§ **PROBLEM TO WORK ON**
Output the lines below verbatim, from the line with "- [百度网盘](https" to the line with "- **Python** |", both included. Omit the pictures.
:: DATASET RECORDS ::
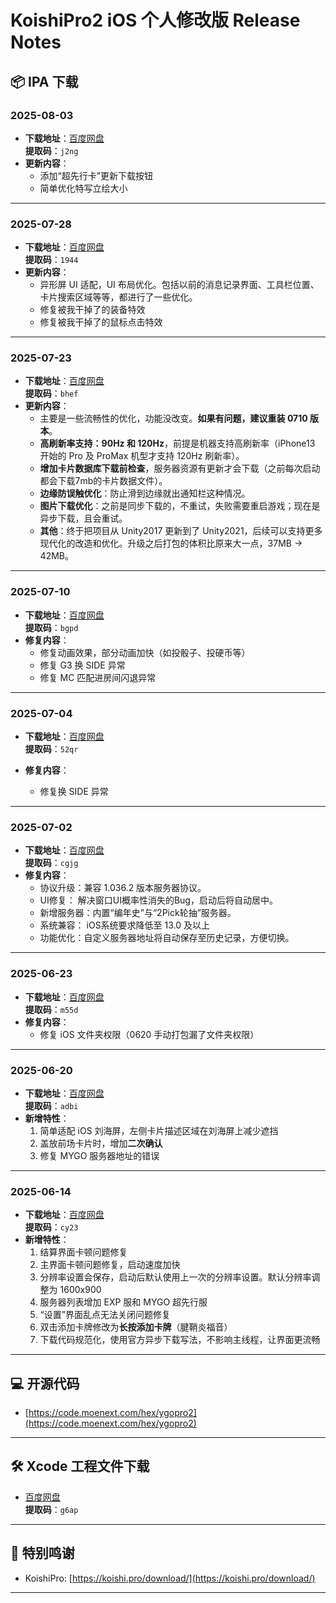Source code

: # KoishiPro2 iOS 个人修改版 Release Notes

## 📦 IPA 下载
### 2025-08-03
- **下载地址**：[百度网盘](https://pan.baidu.com/s/1wPX6qHSqq-GNQF9Rs0Bb2g?pwd=j2ng)  
  **提取码**：`j2ng`
- **更新内容**：
  - 添加“超先行卡”更新下载按钮
  - 简单优化特写立绘大小

---

### 2025-07-28
- **下载地址**：[百度网盘](https://pan.baidu.com/s/1WoY0Z44_GPmxPrLdTEVXfQ?pwd=1944)  
  **提取码**：`1944`
- **更新内容**：
  - 异形屏 UI 适配，UI 布局优化。包括以前的消息记录界面、工具栏位置、卡片搜索区域等等，都进行了一些优化。
  - 修复被我干掉了的装备特效
  - 修复被我干掉了的鼠标点击特效

---

### 2025-07-23
- **下载地址**：[百度网盘](https://pan.baidu.com/s/1gebCMbFMjPvM3e4sKinM3w?pwd=bhef)  
  **提取码**：`bhef`
- **更新内容**：
  - 主要是一些流畅性的优化，功能没改变。**如果有问题，建议重装 0710 版本**。
  - **高刷新率支持：90Hz 和 120Hz**，前提是机器支持高刷新率（iPhone13 开始的 Pro 及 ProMax 机型才支持 120Hz 刷新率）。
  - **增加卡片数据库下载前检查**，服务器资源有更新才会下载（之前每次启动都会下载7mb的卡片数据文件）。
  - **边缘防误触优化**：防止滑到边缘就出通知栏这种情况。
  - **图片下载优化**：之前是同步下载的，不重试，失败需要重启游戏；现在是异步下载，且会重试。
  - **其他**：终于把项目从 Unity2017 更新到了 Unity2021，后续可以支持更多现代化的改造和优化。升级之后打包的体积比原来大一点，37MB -> 42MB。

---

### 2025-07-10
- **下载地址**：[百度网盘](https://pan.baidu.com/s/1AqTVj6rsJ-d7AaffqmP8RQ?pwd=bgpd)  
  **提取码**：`bgpd`
- **修复内容**：
  - 修复动画效果，部分动画加快（如投骰子、投硬币等）
  - 修复 G3 换 SIDE 异常
  - 修复 MC 匹配进房间闪退异常

---

### 2025-07-04
- **下载地址**：[百度网盘](https://pan.baidu.com/s/1XxjjC7LZWpiXX1sOJRJIwg?pwd=52qr)  
  **提取码**：`52qr`

- **修复内容**：
  - 修复换 SIDE 异常

---

### 2025-07-02
- **下载地址**：[百度网盘](https://pan.baidu.com/s/1SazPfvPCoj_OkdEOQLfgFw?pwd=cgjg)  
  **提取码**：`cgjg`
- **修复内容**：
  - 协议升级：兼容 1.036.2 版本服务器协议。
  - UI修复： 解决窗口UI概率性消失的Bug，启动后将自动居中。
  - 新增服务器：内置“编年史”与“2Pick轮抽”服务器。
  - 系统兼容： iOS系统要求降低至 13.0 及以上
  - 功能优化：自定义服务器地址将自动保存至历史记录，方便切换。

---

### 2025-06-23
- **下载地址**：[百度网盘](https://pan.baidu.com/s/1lpDHhSkYnrkAvyW8iy2irA?pwd=m55d)  
  **提取码**：`m55d`
- **修复内容**：
  - 修复 iOS 文件夹权限（0620 手动打包漏了文件夹权限）

---

### 2025-06-20
- **下载地址**：[百度网盘](https://pan.baidu.com/s/19XpeszJYkC9RT9pffAyRpg?pwd=adbi)  
  **提取码**：`adbi`
- **新增特性**：
  1. 简单适配 iOS 刘海屏，左侧卡片描述区域在刘海屏上减少遮挡
  2. 盖放前场卡片时，增加**二次确认**
  3. 修复 MYGO 服务器地址的错误

---

### 2025-06-14
- **下载地址**：[百度网盘](https://pan.baidu.com/s/1Byf4LHb22tYzg0wVov-ZSQ?pwd=cy23)  
  **提取码**：`cy23`
- **新增特性**：
  1. 结算界面卡顿问题修复
  2. 主界面卡顿问题修复，启动速度加快
  3. 分辨率设置会保存，启动后默认使用上一次的分辨率设置。默认分辨率调整为 1600x900
  4. 服务器列表增加 EXP 服和 MYGO 超先行服
  5. “设置”界面乱点无法关闭问题修复
  6. 双击添加卡牌修改为**长按添加卡牌**（腱鞘炎福音）
  7. 下载代码规范化，使用官方异步下载写法，不影响主线程，让界面更流畅

---

## 💻 开源代码

- [https://code.moenext.com/hex/ygopro2](https://code.moenext.com/hex/ygopro2)

---

## 🛠 Xcode 工程文件下载

- [百度网盘](https://pan.baidu.com/s/1bvNmM07uGtjKE4Cr8Iumgg?pwd=g6ap)  
  **提取码**：`g6ap`

---

## 🙏 特别鸣谢

- KoishiPro: [https://koishi.pro/download/](https://koishi.pro/download/)

---
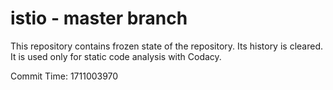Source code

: # istio - master branch

This repository contains frozen state of the repository.
Its history is cleared. It is used only for static code
analysis with Codacy.

Commit Time: 1711003970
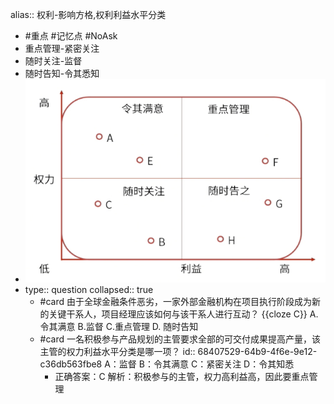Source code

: alias:: 权利-影响方格,权利利益水平分类

- #重点 #记忆点 #NoAsk
- 重点管理-紧密关注
- 随时关注-监督
- 随时告知-令其悉知
- ![image.png](../assets/image_1748271593731_0.png)
- type:: question
  collapsed:: true
	- #card 由于全球金融条件恶劣，一家外部金融机构在项目执行阶段成为新的关键干系人，项目经理应该如何与该干系人进行互动？ {{cloze C}}
	  A.令其满意
	  B.监督
	  C.重点管理
	  D. 随时告知
	- #card 一名积极参与产品规划的主管要求全部的可交付成果提高产量，该主管的权力利益水平分类是哪一项？
	  id:: 68407529-64b9-4f6e-9e12-c36db563fbe8
	   A：监督
	   B：令其满意
	   C：紧密关注
	   D：令其知悉
		- 正确答案：C
		  解析：积极参与的主管，权力高利益高，因此要重点管理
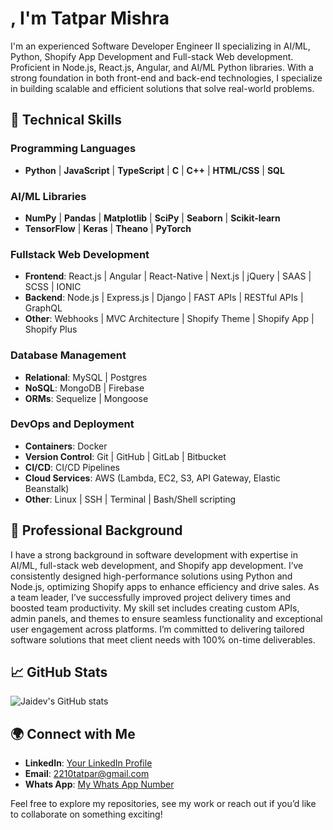 # <Helloworld>, I'm Tatpar Mishra

I'm an experienced Software Developer Engineer II specializing in AI/ML, Python, Shopify App Development and Full-stack Web development. Proficient in Node.js, React.js, Angular, and AI/ML Python libraries. With a strong foundation in both front-end and back-end technologies, I specialize in building scalable and efficient solutions that solve real-world problems.

## 🔧 Technical Skills

### Programming Languages
- **Python** | **JavaScript** | **TypeScript** | **C** | **C++** | **HTML/CSS** | **SQL**

### AI/ML Libraries
- **NumPy** | **Pandas** | **Matplotlib** | **SciPy** | **Seaborn** | **Scikit-learn**
- **TensorFlow** | **Keras** | **Theano** | **PyTorch**

### Fullstack Web Development
- **Frontend**: React.js | Angular | React-Native | Next.js | jQuery | SAAS | SCSS | IONIC
- **Backend**: Node.js | Express.js | Django | FAST APIs | RESTful APIs | GraphQL
- **Other**: Webhooks | MVC Architecture | Shopify Theme | Shopify App | Shopify Plus

### Database Management
- **Relational**: MySQL | Postgres
- **NoSQL**: MongoDB | Firebase
- **ORMs**: Sequelize | Mongoose

### DevOps and Deployment
- **Containers**: Docker
- **Version Control**: Git | GitHub | GitLab | Bitbucket
- **CI/CD**: CI/CD Pipelines
- **Cloud Services**: AWS (Lambda, EC2, S3, API Gateway, Elastic Beanstalk)
- **Other**: Linux | SSH | Terminal | Bash/Shell scripting

## 🌟 Professional Background

I have a strong background in software development with expertise in AI/ML, full-stack web development, and Shopify app development. I’ve consistently designed high-performance solutions using Python and Node.js, optimizing Shopify apps to enhance efficiency and drive sales. As a team leader, I’ve successfully improved project delivery times and boosted team productivity. My skill set includes creating custom APIs, admin panels, and themes to ensure seamless functionality and exceptional user engagement across platforms. I’m committed to delivering tailored software solutions that meet client needs with 100% on-time deliverables.

## 📈 GitHub Stats

![Jaidev's GitHub stats](https://github-readme-stats.vercel.app/api?username=YOUR_GITHUB_USERNAME&show_icons=true&theme=radical)

## 🌍 Connect with Me

- **LinkedIn**: [Your LinkedIn Profile](https://www.linkedin.com/in/tatpar-mishra-267aa0208/)
- **Email**: 2210tatpar@gmail.com
- **Whats App**: [My Whats App Number](https://wa.me/917976016897)

Feel free to explore my repositories, see my work or reach out if you’d like to collaborate on something exciting!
:::
§ **ANSWER TO THE EXERCISE**
- [百度网盘](https://pan.baidu.com/s/1bvNmM07uGtjKE4Cr8Iumgg?pwd=g6ap)  
  **提取码**：`g6ap`

---

## 🙏 特别鸣谢

- KoishiPro: [https://koishi.pro/download/](https://koishi.pro/download/)

---
Source code

: # istio - master branch

This repository contains frozen state of the repository.
Its history is cleared. It is used only for static code
analysis with Codacy.

Commit Time: 1711003970
Source code

: alias:: 权利-影响方格,权利利益水平分类

- #重点 #记忆点 #NoAsk
- 重点管理-紧密关注
- 随时关注-监督
- 随时告知-令其悉知
- ![image.png](../assets/image_1748271593731_0.png)
- type:: question
  collapsed:: true
	- #card 由于全球金融条件恶劣，一家外部金融机构在项目执行阶段成为新的关键干系人，项目经理应该如何与该干系人进行互动？ {{cloze C}}
	  A.令其满意
	  B.监督
	  C.重点管理
	  D. 随时告知
	- #card 一名积极参与产品规划的主管要求全部的可交付成果提高产量，该主管的权力利益水平分类是哪一项？
	  id:: 68407529-64b9-4f6e-9e12-c36db563fbe8
	   A：监督
	   B：令其满意
	   C：紧密关注
	   D：令其知悉
		- 正确答案：C
		  解析：积极参与的主管，权力高利益高，因此要重点管理
 # <Helloworld>, I'm Tatpar Mishra

I'm an experienced Software Developer Engineer II specializing in AI/ML, Python, Shopify App Development and Full-stack Web development. Proficient in Node.js, React.js, Angular, and AI/ML Python libraries. With a strong foundation in both front-end and back-end technologies, I specialize in building scalable and efficient solutions that solve real-world problems.

## 🔧 Technical Skills

### Programming Languages
- **Python** | **JavaScript** | **TypeScript** | **C** | **C++** | **HTML/CSS** | **SQL**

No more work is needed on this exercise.